Some women in Samantha’s mom groups were starting to worry about the coronavirus. But there were only three cases in Philadelphia; Samantha continued to take the subway from South Philly every day, and when she checked into the hospital on the morning of March 13, all seemed normal.

Sixty-two hours later — after high doses of Pitocin, an epidural that didn’t quite work, and finally a C-section — the COVID-19 situation had changed dramatically. The emergency department was suddenly hectic with staff and patients in masks. Amy checked the CNN feed on her phone: shelter-in-place orders, the shuttering of nonessential businesses, the number of cases rising here and elsewhere.

The hospital refused deliveries of balloons or flowers. The kennel that was boarding their dog called to say it was closing. “It became increasingly clear that the situation was escalating around us,” Samantha says. They were discharged two days after her C-section.
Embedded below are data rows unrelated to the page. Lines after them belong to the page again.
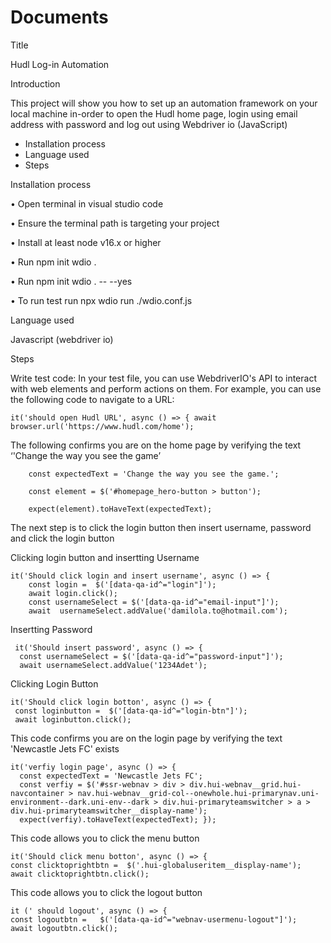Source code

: # Documents

Title 

Hudl Log-in Automation

Introduction

This project will show you how to set up an automation framework on your local machine in-order to open the Hudl home page, 
login using email address with password and log out using Webdriver io (JavaScript)

- Installation process 
- Language used 
- Steps 

Installation process 

•             Open terminal in visual studio code 

•             Ensure the terminal path is targeting your project

•             Install at least node v16.x or higher

•             Run npm init wdio .

•             Run npm init wdio . -- --yes

•             To run test run npx wdio run ./wdio.conf.js


Language used 

Javascript (webdriver io)


Steps 

Write test code: In your test file, you can use WebdriverIO's API to interact with web elements and perform actions on them. For example, you can use the following code to navigate to a URL: 

    it('should open Hudl URL', async () => { await browser.url('https://www.hudl.com/home');




The following confirms you are on the home page by verifying the text ‘'Change the way you see the game’


        const expectedText = 'Change the way you see the game.';
        
        const element = $('#homepage_hero-button > button');
        
        expect(element).toHaveText(expectedText);

        
   
The next step is to click the login button then insert username,  password and click the login button

Clicking login button and insertting Username 

    it('Should click login and insert username', async () => {
        const login =  $('[data-qa-id^="login"]');
        await login.click();
        const usernameSelect = $('[data-qa-id^="email-input"]');
        await  usernameSelect.addValue('damilola.to@hotmail.com');
        
      

           


Insertting Password 

     it('Should insert password', async () => {
      const usernameSelect = $('[data-qa-id^="password-input"]');
      await usernameSelect.addValue('1234Adet');

 


        

    


Clicking Login Button

    it('Should click login botton', async () => {
     const loginbutton =  $('[data-qa-id^="login-btn"]');
     await loginbutton.click();
   

        
This code confirms you are on the login page by verifying the text 'Newcastle Jets FC' exists 


    it('verfiy login page', async () => {
      const expectedText = 'Newcastle Jets FC';
      const verfiy = $('#ssr-webnav > div > div.hui-webnav__grid.hui-navcontainer > nav.hui-webnav__grid-col--onewhole.hui-primarynav.uni-environment--dark.uni-env--dark > div.hui-primaryteamswitcher > a > div.hui-primaryteamswitcher__display-name');
      expect(verfiy).toHaveText(expectedText); });



  
    
    

This code allows you to click the menu button 


    it('Should click menu botton', async () => {
    const clicktoprightbtn =  $('.hui-globaluseritem__display-name');
    await clicktoprightbtn.click();

   



This code allows you to click the logout button 

 
    
    it (' should logout', async () => {
    const logoutbtn =   $('[data-qa-id^="webnav-usermenu-logout"]'); 
    await logoutbtn.click();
They’d anticipated family and friends jumping in with a meal train, helping with laundry and dishes and shopping. They’d pictured lazy walks to the corner coffee shop. They were going to plan a baptism.

“It’s really just survival mode,” Amy says — spraying new baby items with Lysol, crossing the street with Beau when a stranger approaches, the swelling highs and grinding lows of new parenthood in the midst of a pandemic.

“If we were to get sick, what does that mean for Beau?” Samantha wonders. “Parenthood is life-changing. But for me, this is soul-changing. It’s beautiful, and it’s brutal.”

Samantha keeps flashing back to their wedding — March 2017, two months after President Trump’s inauguration, when their private jubilation felt layered against a collective anxiety. She didn’t realize until the two walked back down the aisle and out the church doors that she’d been holding her breath.

“I just felt relieved — that whatever was coming, we were going to face it together.”